Project management processes can be organized into five groups of one or more processes each:

   Initiating processes—authorizing the project or phase.

   Planning processes—defining and refining objectives and selecting the best of the alternative courses of action to attain the objectives that the project was undertaken to address.

   Executing processes—coordinating people and other resources to carry out the plan.

   Controlling processes—ensuring that project objectives are met by monitoring and measuring progress regularly to identify variances from plan so that corrective action can be taken when necessary.

   Closing processes—formalizing acceptance of the project or phase and bringing it to an orderly end.

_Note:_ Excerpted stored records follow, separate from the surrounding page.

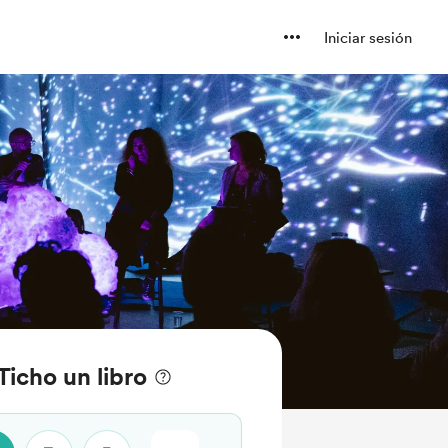
Iniciar sesión
icho un libro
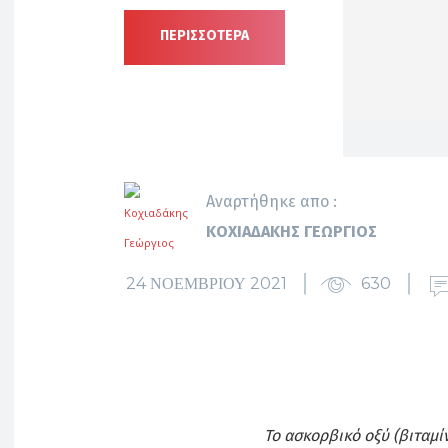
ΠΕΡΙΣΣΟΤΕΡΑ
Αναρτήθηκε απο :
ΚΟΧΙΑΔΆΚΗΣ ΓΕΏΡΓΙΟΣ
24 ΝΟΕΜΒΡΊΟΥ 2021
630
Το ασκορβικό οξύ (βιταμίν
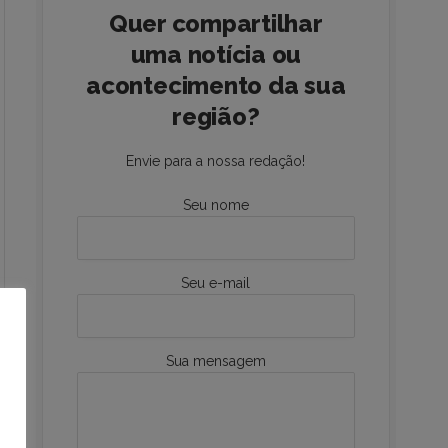
Quer compartilhar
uma notícia ou
acontecimento da sua
região?
Envie para a nossa redação!
Seu nome
Seu e-mail
Sua mensagem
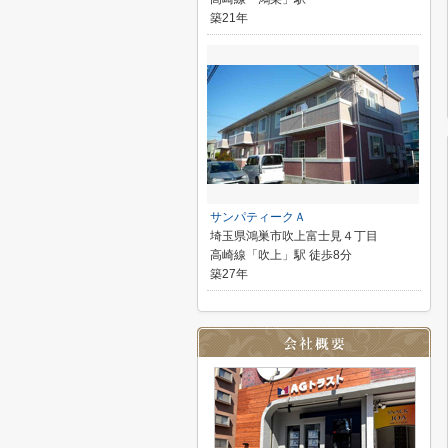
築21年
サンパティークＡ
埼玉県鴻巣市吹上富士見４丁目
高崎線「吹上」駅 徒歩8分
築27年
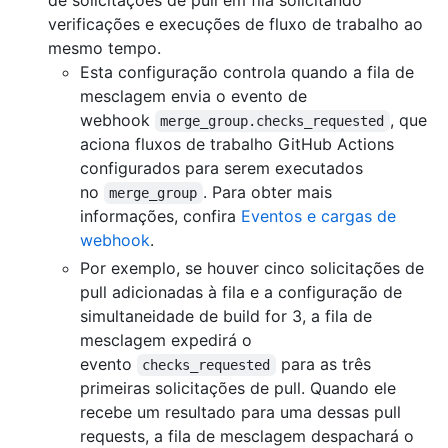
verificações e execuções de fluxo de trabalho ao
mesmo tempo.
Esta configuração controla quando a fila de
mesclagem envia o evento de
webhook
, que
merge_group.checks_requested
aciona fluxos de trabalho GitHub Actions
configurados para serem executados
no
. Para obter mais
merge_group
informações, confira
Eventos e cargas de
webhook
.
Por exemplo, se houver cinco solicitações de
pull adicionadas à fila e a configuração de
simultaneidade de build for 3, a fila de
mesclagem expedirá o
evento
para as três
checks_requested
primeiras solicitações de pull. Quando ele
recebe um resultado para uma dessas pull
requests, a fila de mesclagem despachará o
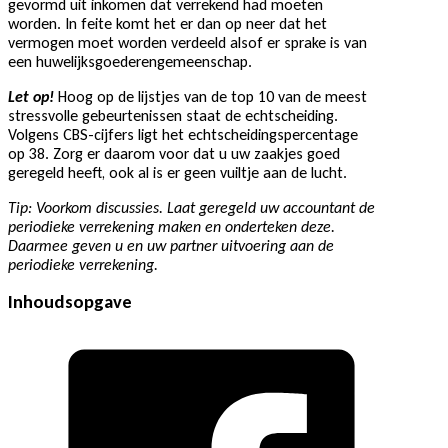
gevormd uit inkomen dat verrekend had moeten
worden. In feite komt het er dan op neer dat het
vermogen moet worden verdeeld alsof er sprake is van
een huwelijksgoederengemeenschap.
Let op!
Hoog op de lijstjes van de top 10 van de meest
stressvolle gebeurtenissen staat de echtscheiding.
Volgens CBS-cijfers ligt het echtscheidingspercentage
op 38. Zorg er daarom voor dat u uw zaakjes goed
geregeld heeft, ook al is er geen vuiltje aan de lucht.
Tip: Voorkom discussies. Laat geregeld uw accountant de
periodieke verrekening maken en onderteken deze.
Daarmee geven u en uw partner uitvoering aan de
periodieke verrekening.
Inhoudsopgave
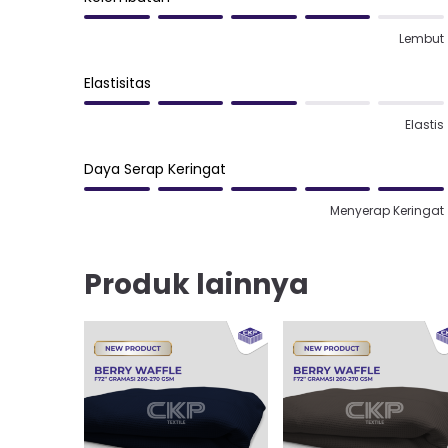
Lembut
Elastisitas
Elastis
Daya Serap Keringat
Menyerap Keringat
Produk lainnya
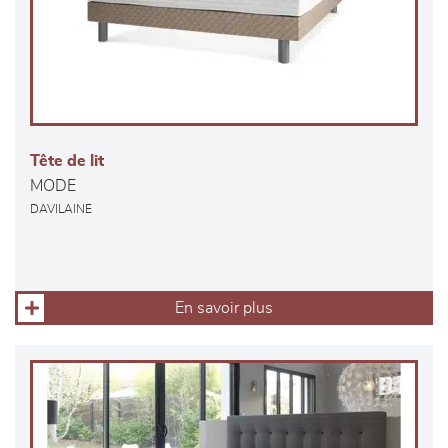
Tête de lit
MODE
DAVILAINE
En savoir plus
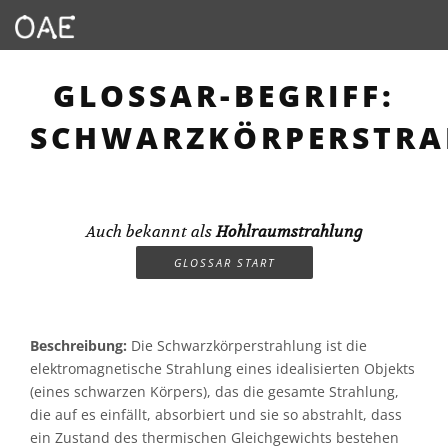
GLOSSAR-BEGRIFF:
SCHWARZKÖRPERSTR
Auch bekannt als
Hohlraumstrahlung
GLOSSAR START
Beschreibung:
Die Schwarzkörperstrahlung ist die
elektromagnetische Strahlung eines idealisierten Objekts
(eines schwarzen Körpers), das die gesamte Strahlung,
die auf es einfällt, absorbiert und sie so abstrahlt, dass
ein Zustand des thermischen Gleichgewichts bestehen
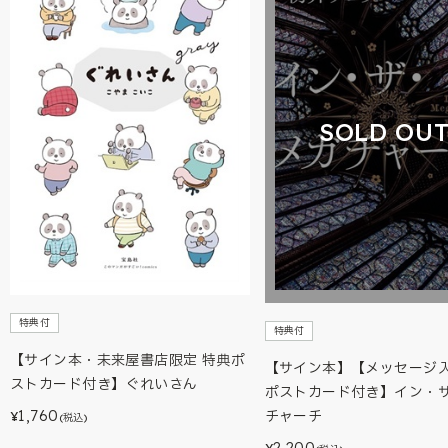
SOLD OU
特典付
特典付
【サイン本・未来屋書店限定 特典ポ
【サイン本】【メッセージ
ストカード付き】ぐれいさん
ポストカード付き】イン・
1,760
チャーチ
¥
(税込)
2,200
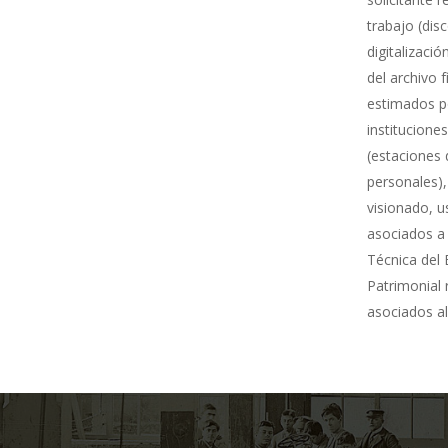
trabajo (dis
digitalizació
del archivo 
estimados po
institucione
(estaciones 
personales),
visionado, u
asociados a 
Técnica del 
Patrimonial
asociados al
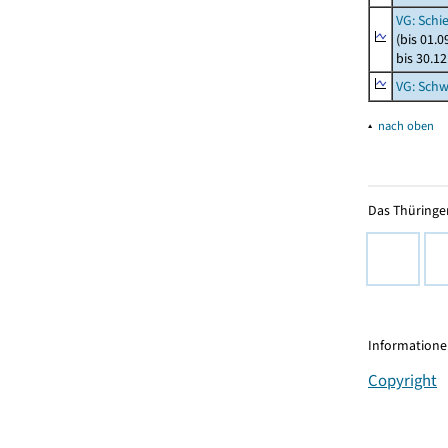
VG: Schi
(bis 01.
bis 30.1
VG: Schw
▴
nach oben
Das Thüringer
Informationen
Copyright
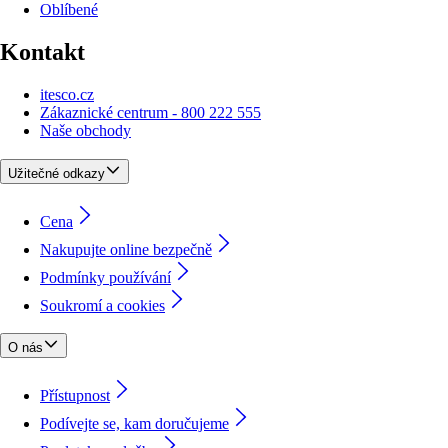
Oblíbené
Kontakt
itesco.cz
Zákaznické centrum - 800 222 555
Naše obchody
Užitečné odkazy
Cena
Nakupujte online bezpečně
Podmínky používání
Soukromí a cookies
O nás
Přístupnost
Podívejte se, kam doručujeme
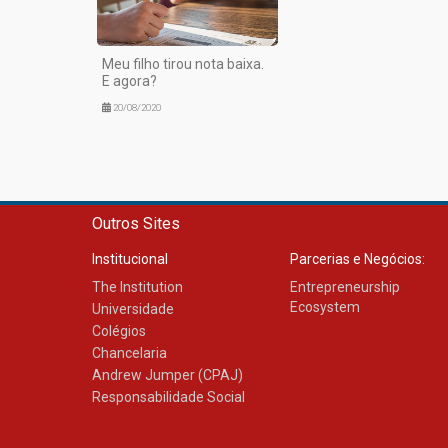
Meu filho tirou nota baixa.
E agora?
20/08/2020
Outros Sites
Institucional
Parcerias e Negócios:
The Institution
Entrepreneurship
Ecosystem
Universidade
Colégios
Chancelaria
Andrew Jumper (CPAJ)
Responsabilidade Social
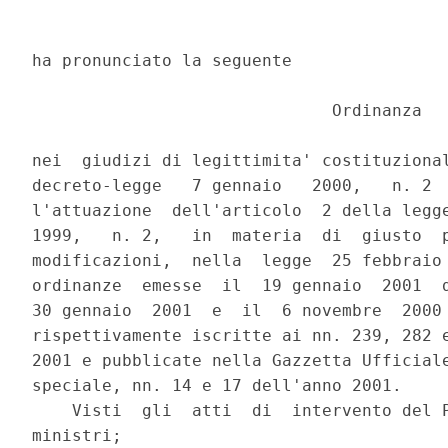
ha pronunciato la seguente

                              Ordinanza

nei  giudizi di legittimita' costituzional
decreto-legge   7 gennaio   2000,   n. 2  
l'attuazione  dell'articolo  2 della legge
1999,   n. 2,   in  materia  di  giusto  p
modificazioni,  nella  legge  25 febbraio 
ordinanze  emesse  il  19 gennaio  2001  d
30 gennaio  2001  e  il  6 novembre  2000 
rispettivamente iscritte ai nn. 239, 282 e
2001 e pubblicate nella Gazzetta Ufficiale
speciale, nn. 14 e 17 dell'anno 2001.

    Visti  gli  atti  di  intervento del P
ministri;
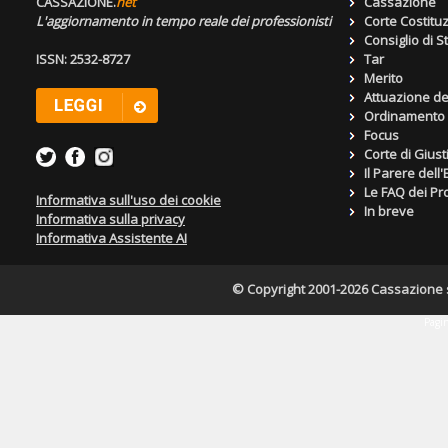
CASSAZIONE.
net
Cassazione
L'aggiornamento in tempo reale dei professionisti
Corte Costitu
Consiglio di S
ISSN: 2532-8727
Tar
Merito
Attuazione de
Ordinamento g
Focus
Corte di Giust
Il Parere dell
Le FAQ dei Pro
Informativa sull'uso dei cookie
In breve
Informativa sulla privacy
Informativa Assistente AI
© Copyright 2001-2026 Cassazione s.r
Pagin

  The process groups are linked by the results they produce—the result or outcome of one becomes an input to another. Among the central process groups, the links are iterated—planning provides executing with a documented project plan early on, and then provides documented updates to the plan as the project progresses. These connections are illustrated in Figure 3-1. In addition, the project management process groups are not discrete, one-time events; they are overlapping activities that occur at varying levels of intensity throughout each phase of the project. Figure 3-2 illustrates how the process groups overlap and vary within a phase.
  Finally, the process group interactions also cross phases such that closing one phase provides an input to initiating the next. For example, closing a design phase requires customer acceptance of the design document. Simultaneously, the design document defines the product description for the ensuing implementation phase. This interaction is illustrated in Figure 3-3.
  Repeating the initiation processes at the start of each phase helps to keep the project focused on the business need that it was undertaken to address. It should also help ensure that the project is halted if the business need no longer exists, or if the project is unlikely to satisfy that need. Business needs are discussed in more detail in the introduction to Section 5.1, Initiation. Although Figure 3-3 is drawn with discrete phases and discrete processes, in an actual project there will be many overlaps. The planning process, for example, must not only provide details of the work to be done to bring the current phase of the project to successful completion, but must also provide some preliminary description of work to be done in later phases. This progressive detailing of the project plan is often called rolling wave planning is an iterative and ongoing process.